After Lewis complained, Congressman De Priest looked into the matter. He discovered that Lewis had been refused service on the orders of Congressman Lindsay C. Warren of North Carolina, chairman of the House Accounts Committee, which exercised responsibility for operating the capitol’s dining facilities. Incensed, De Priest introduced a resolution requesting that the House of Representatives appoint a committee to investigate the incident.

The matter assumed added importance a month later after a black social worker attempted to eat in the Senate cafeteria, only to be refused service owing to his race. A group of Howard University faculty members and students demonstrated against this action. As the issue gained salience, several groups of prominent blacks challenged segregation in congressional restaurants with varying levels of success throughout 1934.

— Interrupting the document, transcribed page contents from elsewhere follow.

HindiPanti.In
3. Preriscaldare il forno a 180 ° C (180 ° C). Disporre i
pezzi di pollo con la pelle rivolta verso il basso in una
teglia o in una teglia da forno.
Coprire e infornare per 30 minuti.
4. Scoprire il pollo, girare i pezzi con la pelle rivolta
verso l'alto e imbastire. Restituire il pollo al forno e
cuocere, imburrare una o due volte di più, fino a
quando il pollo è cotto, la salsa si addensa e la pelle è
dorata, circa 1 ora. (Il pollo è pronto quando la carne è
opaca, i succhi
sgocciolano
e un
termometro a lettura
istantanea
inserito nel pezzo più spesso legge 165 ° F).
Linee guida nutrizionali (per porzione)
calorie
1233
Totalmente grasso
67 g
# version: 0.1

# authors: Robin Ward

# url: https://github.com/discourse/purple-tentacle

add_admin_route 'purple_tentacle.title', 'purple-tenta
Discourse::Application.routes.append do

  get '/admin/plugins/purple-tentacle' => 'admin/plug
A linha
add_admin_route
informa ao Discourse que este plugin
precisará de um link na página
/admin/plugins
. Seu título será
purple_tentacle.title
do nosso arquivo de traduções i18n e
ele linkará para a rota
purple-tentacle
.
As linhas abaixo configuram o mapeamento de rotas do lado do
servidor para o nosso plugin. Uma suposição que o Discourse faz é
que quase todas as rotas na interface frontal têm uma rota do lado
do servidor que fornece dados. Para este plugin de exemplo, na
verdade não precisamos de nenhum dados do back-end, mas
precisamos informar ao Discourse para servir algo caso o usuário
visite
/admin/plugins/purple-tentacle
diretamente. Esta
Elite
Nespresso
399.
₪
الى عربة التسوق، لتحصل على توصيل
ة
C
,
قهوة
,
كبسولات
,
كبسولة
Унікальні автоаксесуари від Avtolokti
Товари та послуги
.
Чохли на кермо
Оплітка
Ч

De Priest took to the House floor on March 21 and excoriated Congressman Warren while again calling for a committee to inquire into segregation in the House cafeteria. De Priest’s original resolution had been referred to the Rules Committee, but the chairman, Congressman William B. Bankhead of Alabama, had not taken up the resolution after more than a month. Under House rules at the time, a discharge petition would bring the resolution out of the committee onto the floor for consideration, but De Priest needed 145 or more votes on the petition. After much maneuvering, he acquired the necessary signatures, and the resolution came before the House of Representatives. On April 25, 1934, the House voted 236 to 114 to appoint a committee to probe the nature and extent of Congressman Warren’s authority to bar blacks from the House cafeteria.

House Speaker Henry T. Rainey of Illinois, a Democrat, appointed a committee of three Democrats and two Republicans to investigate. At the time, the Democrats were overwhelmingly in favor of continuing segregation. Not surprisingly, in May 1934, the committee decided on a straight party vote to uphold racial segregation in House dining facilities. The Republicans issued a minority report, but to no avail. Segregation continued in the House cafeteria until the 1950s.

Oscar De Priest left Congress long before the issue was resolved. Although he attempted to desegregate the House cafeterias, De Priest disappointed civil rights activists because he refused to support federal assistance for the poor. His conservative votes on issues near and dear to progressives led people of color to consolidate behind a more liberal black candidate, Arthur Mitchell, who defeated De Priest in the 1934 election. Mitchell made it clear that he would not pick up where De Priest had left off. “When the smoke has cleared away,” Mitchell said of De Priest’s fight to integrate the House cafeteria, “conditions were worse. Several colored persons lost their jobs as a result of the fight and the colored public is still barred.”

When his congressional career ended, De Priest served again on the Chicago City Council. After he lost his last campaign in 1947, he returned to a real estate practice. Oscar De Priest died on May 12, 1951, from injuries he suffered when he was hit by a bus in January of that year.